# Holiday show win!



## rainycityjen (Dec 14, 2015)

Just wanted to share my recent success because you all will understand better than anyone!

I am a complete hobbyist, every soap batch is an experiment, and I buy whatever supplies I like even if not the cheapest. I've been soaping for two years. However a couple months ago I heard about a new handmade market at a hip reused building materials store downtown. I applied (because it was only a $35 booth fee, and I was tired of giving dozens of lbs of soap away) and happily I was one of 30% of vendors accepted. 

The show was last Friday, I brought every single bar of soap I had (only 150, after all the giveaways I'd done all year) and in five hours I sold out! I had also prepared business cards and a website for the show and a bunch of people asked how to purchase from me again. 

I'm usually so critical of my own soaps, so it rocked to find out they are very sellable, even if people were mostly motivated by a cheap and easy present.


----------



## Obsidian (Dec 14, 2015)

Thats awesome, congrats!


----------



## Seawolfe (Dec 14, 2015)

How fun!! Congrats


----------



## snappyllama (Dec 14, 2015)

Congratulations!


----------



## Steve85569 (Dec 15, 2015)

Way cool!:clap:
Congratulations.
Want some soap? I've got some extra.:grin:


----------



## Bamagirl (Dec 15, 2015)

Congrats!


----------



## galaxyMLP (Dec 15, 2015)

Wow! Thats fantastic to hear!


----------



## traderbren (Dec 15, 2015)

Awesome!


----------



## Prysm (Dec 15, 2015)

Congratulations!


----------



## KristaY (Dec 15, 2015)

What an exciting day you had! Huge boost to your confidence and your soapy budget. I see new supplies headed your way! Nice job! :clap:


----------



## TBandCW (Dec 16, 2015)

Don't you just love it when others love your soap as much as you do?  Extremely gratifying!!
Woo-Hoo!!


----------



## SplendorSoaps (Dec 16, 2015)

Congratulations!


----------



## jules92207 (Dec 17, 2015)

That's awesome!!!


----------



## fionasfrightsoap (Jan 11, 2016)

That's awesome! We had a similar experience this year and it felt just amazing on so many levels! Way to go!


----------



## Spice (Jan 12, 2016)

It always great to have a good day selling soaps. Keep going!


----------
•••••
- [What to work on]:
**a)** In the forum thread about the holiday show, how much was the booth fee that rainycityjen paid?
**b)** From the holiday show thread, quote the part that opens with the words containing "The show was" and closes with "from me again.".

- [Information provided]:
•••••
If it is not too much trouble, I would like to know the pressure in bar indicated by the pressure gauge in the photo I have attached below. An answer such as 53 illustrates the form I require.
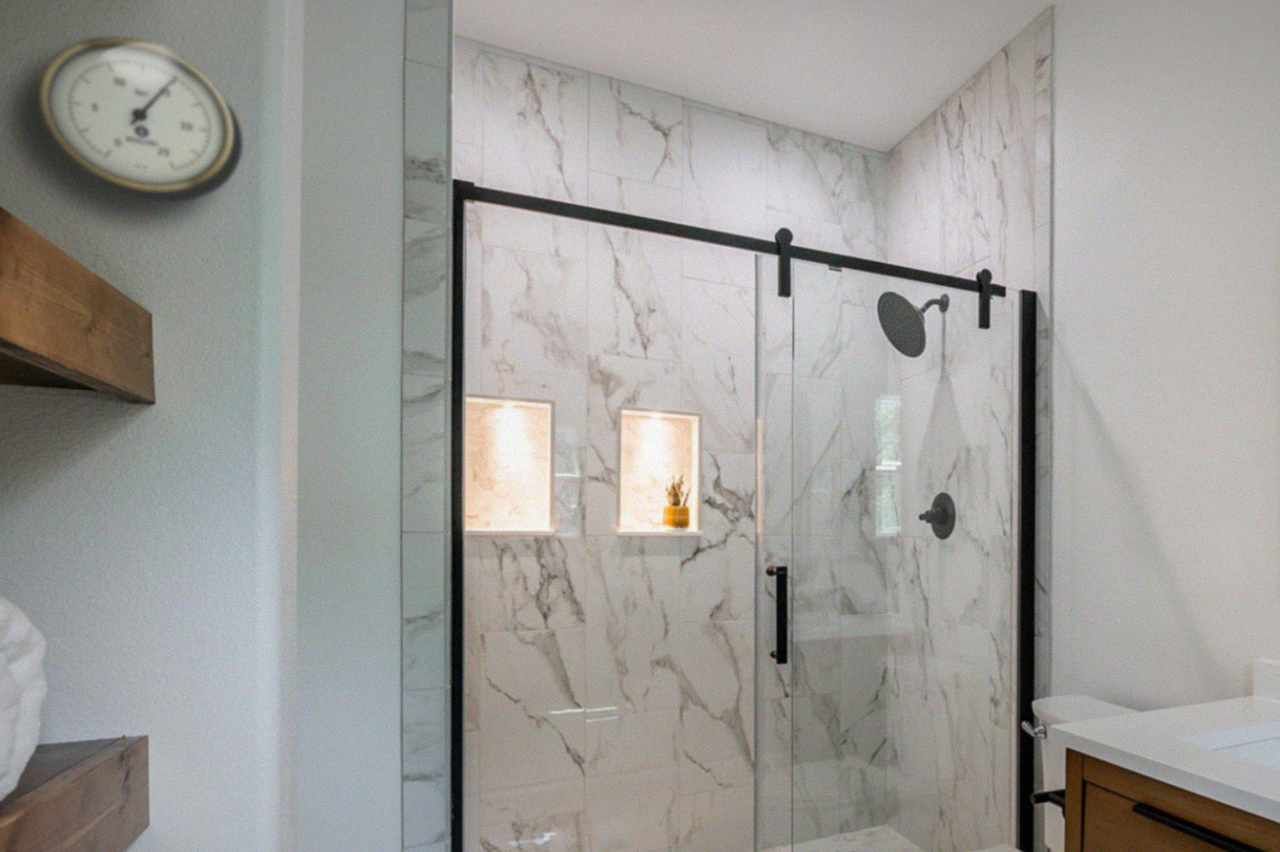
•••••
- [Problem solutions]:
**a)** $35

**b)**
The show was last Friday, I brought every single bar of soap I had (only 150, after all the giveaways I'd done all year) and in five hours I sold out! I had also prepared business cards and a website for the show and a bunch of people asked how to purchase from me again.